Nicaraguan immigrants Gloria Villa, 52, and her mother, Gloria Salas, 75, fall into the state’s coverage gap, ineligible for Medicaid or subsidized insurance. Through CareLink, they pay $20 per month to get treated for asthma, knee and back trauma, eye ailments and diabetes at a facility in their West Side neighborhood. Their two-person household survives on a monthly disability check of just $1,000, which Villa has drawn since tearing her shoulder on the job as a parking attendant.

“It’s a great program for people who don’t have insurance,” Salas says. “They work with you if you got money or you don’t, so you can afford it.”

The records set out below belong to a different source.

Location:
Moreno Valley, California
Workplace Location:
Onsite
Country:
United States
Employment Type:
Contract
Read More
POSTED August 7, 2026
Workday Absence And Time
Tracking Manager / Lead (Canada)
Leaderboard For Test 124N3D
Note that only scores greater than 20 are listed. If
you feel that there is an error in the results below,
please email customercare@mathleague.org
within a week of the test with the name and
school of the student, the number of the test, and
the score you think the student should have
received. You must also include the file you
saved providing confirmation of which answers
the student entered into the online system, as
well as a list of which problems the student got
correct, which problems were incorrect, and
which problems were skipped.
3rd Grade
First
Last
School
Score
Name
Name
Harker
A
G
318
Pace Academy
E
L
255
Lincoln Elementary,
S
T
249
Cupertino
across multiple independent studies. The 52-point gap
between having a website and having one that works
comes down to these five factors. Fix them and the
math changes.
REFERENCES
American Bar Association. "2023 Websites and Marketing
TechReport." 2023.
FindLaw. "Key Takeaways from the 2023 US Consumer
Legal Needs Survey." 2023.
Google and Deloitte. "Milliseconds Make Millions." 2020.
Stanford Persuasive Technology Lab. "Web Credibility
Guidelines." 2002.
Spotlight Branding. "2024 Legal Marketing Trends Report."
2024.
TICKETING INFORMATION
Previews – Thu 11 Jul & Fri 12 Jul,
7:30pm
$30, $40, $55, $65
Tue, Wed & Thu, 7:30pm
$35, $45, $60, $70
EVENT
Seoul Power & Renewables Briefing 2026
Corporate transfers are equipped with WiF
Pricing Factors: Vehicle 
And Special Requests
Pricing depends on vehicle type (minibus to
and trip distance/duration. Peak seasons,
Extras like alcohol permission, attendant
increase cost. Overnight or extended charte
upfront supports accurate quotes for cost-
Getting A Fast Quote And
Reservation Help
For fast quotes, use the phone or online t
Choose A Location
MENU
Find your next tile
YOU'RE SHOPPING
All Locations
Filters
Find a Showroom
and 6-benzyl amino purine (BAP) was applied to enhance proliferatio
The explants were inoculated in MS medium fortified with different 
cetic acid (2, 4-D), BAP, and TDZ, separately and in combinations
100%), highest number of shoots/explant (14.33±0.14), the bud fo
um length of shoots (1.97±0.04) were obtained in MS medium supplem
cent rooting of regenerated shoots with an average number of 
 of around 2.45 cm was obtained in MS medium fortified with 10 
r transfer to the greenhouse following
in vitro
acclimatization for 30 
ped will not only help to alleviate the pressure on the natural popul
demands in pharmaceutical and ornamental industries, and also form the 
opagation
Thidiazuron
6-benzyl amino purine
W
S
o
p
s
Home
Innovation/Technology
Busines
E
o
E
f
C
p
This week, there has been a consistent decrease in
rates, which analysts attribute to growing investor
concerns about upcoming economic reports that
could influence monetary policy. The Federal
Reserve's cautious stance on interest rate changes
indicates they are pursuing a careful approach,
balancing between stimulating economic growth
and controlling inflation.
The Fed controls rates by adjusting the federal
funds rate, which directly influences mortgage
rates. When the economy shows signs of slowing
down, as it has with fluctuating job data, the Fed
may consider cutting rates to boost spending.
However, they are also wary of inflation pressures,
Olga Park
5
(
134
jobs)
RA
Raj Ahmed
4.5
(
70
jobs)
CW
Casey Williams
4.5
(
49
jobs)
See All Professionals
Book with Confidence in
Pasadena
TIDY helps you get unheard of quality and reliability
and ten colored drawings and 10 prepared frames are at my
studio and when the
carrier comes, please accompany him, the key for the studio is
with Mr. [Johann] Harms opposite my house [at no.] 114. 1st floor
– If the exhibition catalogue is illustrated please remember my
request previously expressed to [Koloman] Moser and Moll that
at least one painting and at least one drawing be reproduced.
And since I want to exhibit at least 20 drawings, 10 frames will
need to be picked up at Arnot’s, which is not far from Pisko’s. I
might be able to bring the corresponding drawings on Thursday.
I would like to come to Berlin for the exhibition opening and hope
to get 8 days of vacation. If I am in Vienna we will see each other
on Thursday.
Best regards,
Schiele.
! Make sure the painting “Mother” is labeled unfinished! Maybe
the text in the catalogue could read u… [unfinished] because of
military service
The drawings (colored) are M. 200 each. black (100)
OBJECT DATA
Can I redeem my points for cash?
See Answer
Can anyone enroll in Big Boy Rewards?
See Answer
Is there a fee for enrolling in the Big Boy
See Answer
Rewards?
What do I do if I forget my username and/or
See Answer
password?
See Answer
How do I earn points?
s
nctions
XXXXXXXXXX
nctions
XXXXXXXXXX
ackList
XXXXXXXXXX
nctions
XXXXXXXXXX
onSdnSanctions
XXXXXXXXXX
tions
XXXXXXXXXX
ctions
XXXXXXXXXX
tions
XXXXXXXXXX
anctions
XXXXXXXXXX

My mom, she already has to worry about my dad, with bills and stuff. I didn’t want her to deal with my stuff.

Anissa Rangel

Texas resident in the coverage gap

But CareLink is no substitute for Medicaid or other comprehensive health insurance. Coverage is limited to University Health System facilities and excludes organ transplants and kidney dialysis. According to Virginia Mika, executive director of CareLink, an estimated 26,000 of the program’s 38,000 members would have qualified for expanded Medicaid under the ACA.

When Anissa Rangel had government-funded children’s health insurance, her regular blood tests were free, and doctor visits cost only $5. Since aging out of the program, she has had to pay $25 for primary care appointments and $29 to $75 for the labwork she needs to monitor her health — not insignificant expenses, which explains why she kept her bloody gums and bruises a secret. “My mom, she already has to worry about my dad, with bills and stuff. I didn’t want her to deal with my stuff,” Rangel says.

In August, three weeks after her discharge from the hospital in San Antonio, she followed up with Estrada at the Laredo clinic. She submitted to blood tests and sought counsel for the bumpy rash that had spread across her arms — an allergic reaction to the gamma globulin.

The hospital bills were already trickling in, starting with a small one, $18 for pathology. Many more, in far greater amounts, would arrive soon.

Rangel requested a leave of absence from Texas A&M International for the fall semester. She was worried not only about her health but also about the family’s budget. Tuition or medical bills — something would have to give. “I’m probably going to go back to school at some point, but it doesn’t necessarily have to be International,” she says. “I was thinking about going into medical billing and coding. I know a lot about that.”